青峰山上,
张金等二十多人將武器横在胸前,目光凶悍的盯著周围的荆州士卒以及与他们曾为同袍的平南军將士。
哪怕败局已经註定,
张金也没有任何开口求饶的意思,当然可能他也明白,此时求饶已经没有任何意义。
二十多人中央,吴永廉面色惨白的看著人群中的陆瑾,他不明白,为什么胜利的天平此刻又落在陆瑾身上。
“明明只差一点!为什么!”
吴永廉內心咆哮,脸色不自然的涨红起来。
陆瑾制止了准备衝锋的眾人,
他看著已经穷途末路的张金以及吴永廉,轻声开口道:“张將军,你想替卫国公报仇,陆某理解。

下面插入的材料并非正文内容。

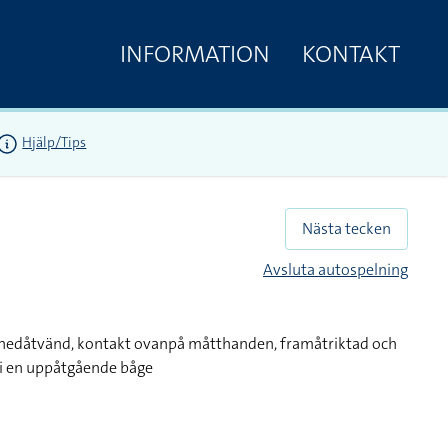
INFORMATION
KONTAKT
Hjälp/Tips
Nästa tecken
Avsluta autospelning
nedåtvänd, kontakt ovanpå måtthanden, framåtriktad och
 i en uppåtgående båge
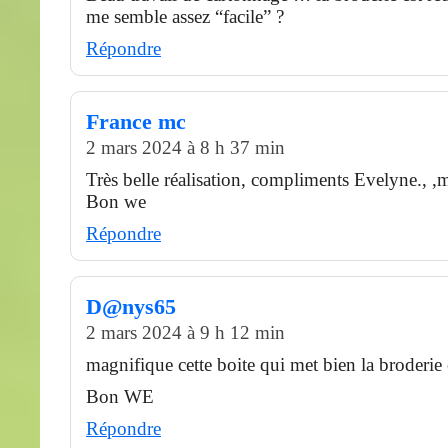
me semble assez “facile” ?
Répondre
France mc
2 mars 2024 à 8 h 37 min
Très belle réalisation, compliments Evelyne., ,
Bon we
Répondre
D@nys65
2 mars 2024 à 9 h 12 min
magnifique cette boite qui met bien la broderie
Bon WE
Répondre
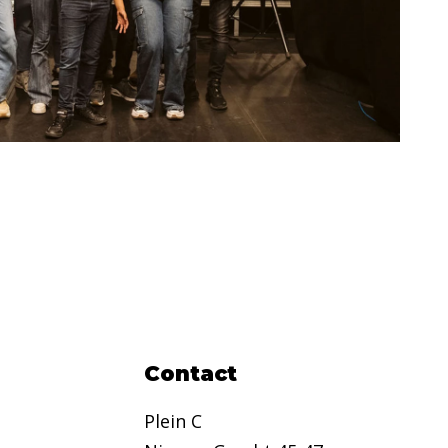
Contact
Plein C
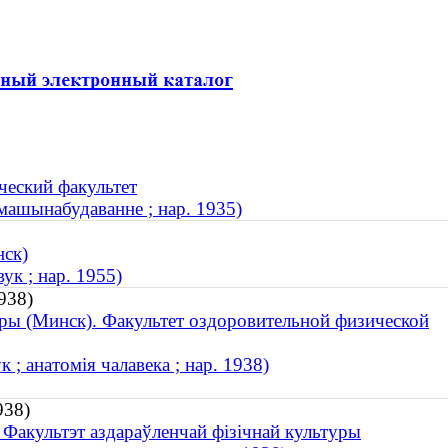
ческий факультет
 машынабудаванне ; нар. 1935)
нск)
ук ; нар. 1955)
938)
ры (Минск). Факультет оздоровительной физической
; анатомія чалавека ; нар. 1938)
938)
. Факультэт аздараўленчай фізічнай культуры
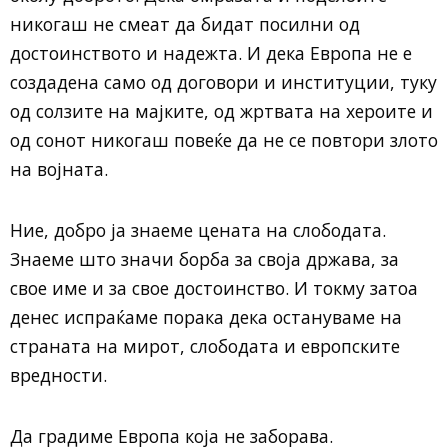
никогаш не смеат да бидат посилни од
достоинството и надежта. И дека Европа не е
создадена само од договори и институции, туку
од солзите на мајките, од жртвата на хероите и
од сонот никогаш повеќе да не се повтори злото
на војната.
Ние, добро ја знаеме цената на слободата.
Знаеме што значи борба за своја држава, за
свое име и за свое достоинство. И токму затоа
денес испраќаме порака дека остануваме на
страната на мирот, слободата и европските
вредности.
Да градиме Европа која не заборава.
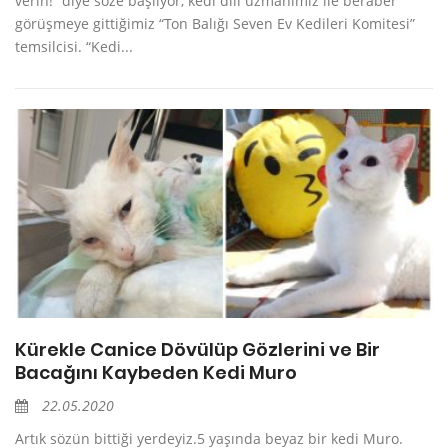
verin!” diye söze başlıyor, kedi dili uzmanımız ile beraber
görüşmeye gittiğimiz “Ton Balığı Seven Ev Kedileri Komitesi”
temsilcisi. “Kedi...
Kürekle Canice Dövülüp Gözlerini ve Bir
Bacağını Kaybeden Kedi Muro
22.05.2020
Artık sözün bittiği yerdeyiz.5 yaşında beyaz bir kedi Muro.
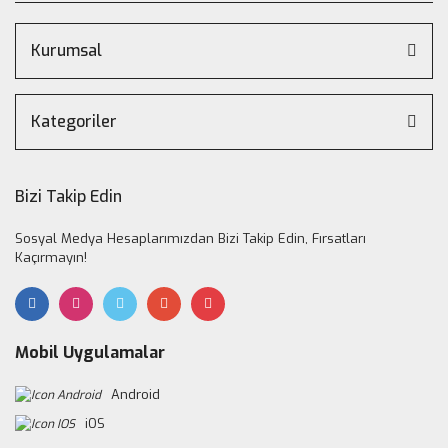
Kurumsal
Kategoriler
Bizi Takip Edin
Sosyal Medya Hesaplarımızdan Bizi Takip Edin, Fırsatları
Kaçırmayın!
Mobil Uygulamalar
Android
iOS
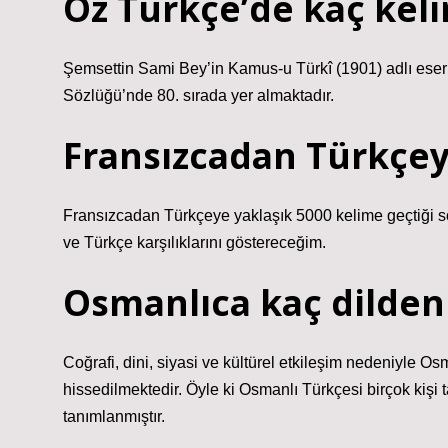
Öz Türkçe’de kaç kel
Şemsettin Sami Bey’in Kamus-u Türkî (1901) adlı ese
Sözlüğü’nde 80. sırada yer almaktadır.
Fransızcadan Türkçey
Fransızcadan Türkçeye yaklaşık 5000 kelime geçtiği sö
ve Türkçe karşılıklarını göstereceğim.
Osmanlıca kaç dilden
Coğrafi, dini, siyasi ve kültürel etkileşim nedeniyle 
hissedilmektedir. Öyle ki Osmanlı Türkçesi birçok kişi 
tanımlanmıştır.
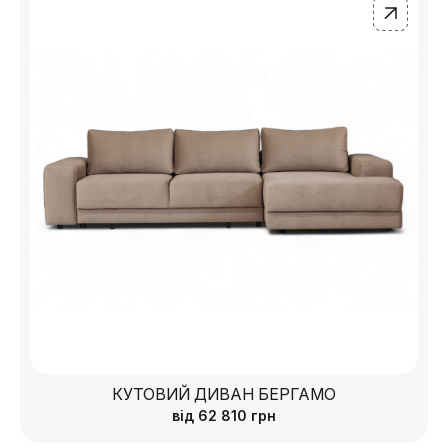
КУТОВИЙ ДИВАН БЕРГАМО
від
62 810
грн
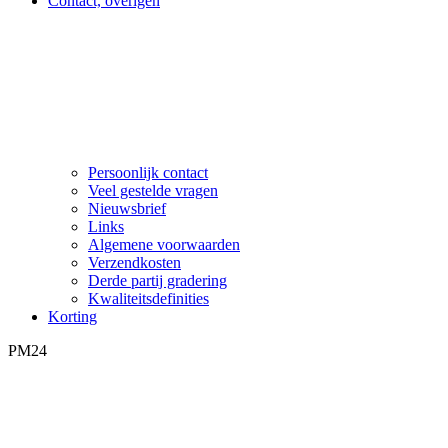
Contact, overigen
Persoonlijk contact
Veel gestelde vragen
Nieuwsbrief
Links
Algemene voorwaarden
Verzendkosten
Derde partij gradering
Kwaliteitsdefinities
Korting
PM24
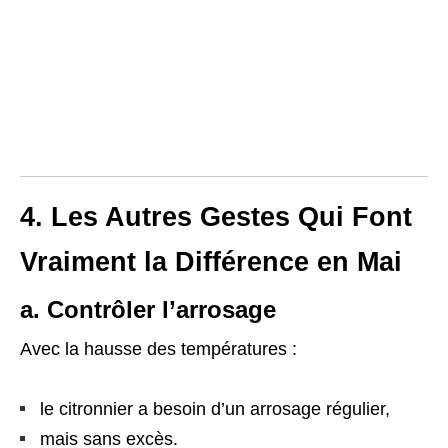
4. Les Autres Gestes Qui Font
Vraiment la Différence en Mai
a. Contrôler l’arrosage
Avec la hausse des températures :
le citronnier a besoin d’un arrosage régulier,
mais sans excès.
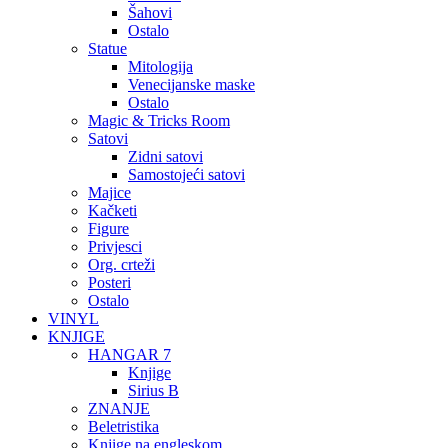
Šahovi
Ostalo
Statue
Mitologija
Venecijanske maske
Ostalo
Magic & Tricks Room
Satovi
Zidni satovi
Samostojeći satovi
Majice
Kačketi
Figure
Privjesci
Org. crteži
Posteri
Ostalo
VINYL
KNJIGE
HANGAR 7
Knjige
Sirius B
ZNANJE
Beletristika
Knjige na engleskom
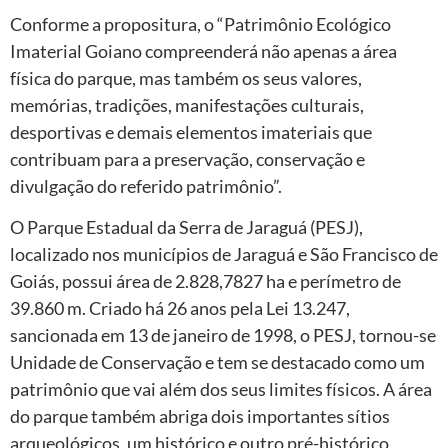
Conforme a propositura, o “Patrimônio Ecológico
Imaterial Goiano compreenderá não apenas a área
física do parque, mas também os seus valores,
memórias, tradições, manifestações culturais,
desportivas e demais elementos imateriais que
contribuam para a preservação, conservação e
divulgação do referido patrimônio”.
O Parque Estadual da Serra de Jaraguá (PESJ),
localizado nos municípios de Jaraguá e São Francisco de
Goiás, possui área de 2.828,7827 ha e perímetro de
39.860 m. Criado há 26 anos pela Lei 13.247,
sancionada em 13 de janeiro de 1998, o PESJ, tornou-se
Unidade de Conservação e tem se destacado como um
patrimônio que vai além dos seus limites físicos. A área
do parque também abriga dois importantes sítios
arqueológicos, um histórico e outro pré-histórico,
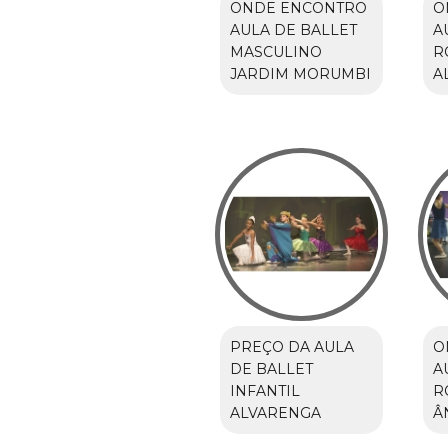
ONDE ENCONTRO
O
AULA DE BALLET
A
MASCULINO
R
JARDIM MORUMBI
A
PREÇO DA AULA
O
DE BALLET
A
INFANTIL
R
ALVARENGA
Â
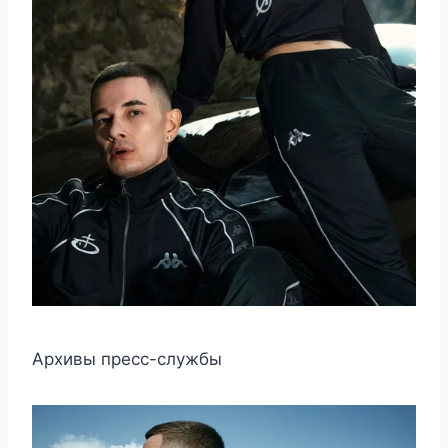
Архивы пресс-службы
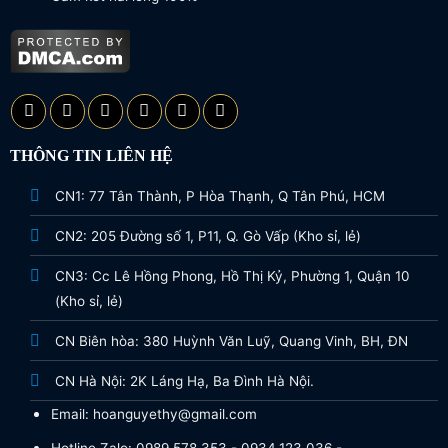
THÔNG TIN LIÊN HỆ
CN1: 77 Tân Thành, P Hòa Thạnh, Q Tân Phú, HCM
CN2: 205 Đường số 1, P11, Q. Gò Vấp (Kho sỉ, lẻ)
CN3: Cc Lê Hồng Phong, Hồ Thị Kỷ, Phường 1, Quận 10
(Kho sỉ, lẻ)
CN Biên hòa: 380 Huỳnh Văn Luỹ, Quang Vinh, BH, ĐN
CN Hà Nội: 2K Láng Hạ, Ba Đình Hà Nội.
Email: hoanguyethy@gmail.com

不过眼下胜局已分,再带著下属负隅顽抗,可就失了风范!
不论是平南军还是荆州士卒都是我大乾士兵,
张將军难不成还想著临死前拉上几个垫背的?
所以继续抵抗下去,有何意义?”
场地中,张金听著陆瑾的话语,深吸口气,隨后命令下属丟掉武器。
“將军!”下属们不可置信的看著张金。
张金一脸颓然道:“陆瑾说的对,继续战斗下去已经没有任何意义,无非是多造一些杀孽罢了,
况且在场还有不少同袍,
都是大將军带出来的兵,
算了!”
二十多人你看看我,我看看你,最后將手中武器扔在地上,除了吴永廉。
此刻的吴永廉双手死死握著手里的长剑,好像只有手中长剑才能带给他一丝安全感。
陆瑾看著迟迟不肯放下武器的吴永廉,摇头失笑,
“二公子难不成想学本官,一人独自面对数千人?
这样,別说本官不给你机会,
不用数千人,二公子只要独自战胜在场任意一名士卒,本官便放你离去,
如何?”
吴永廉听著陆瑾的话语,久久不言。
“怎么?害怕本官是在戏耍你?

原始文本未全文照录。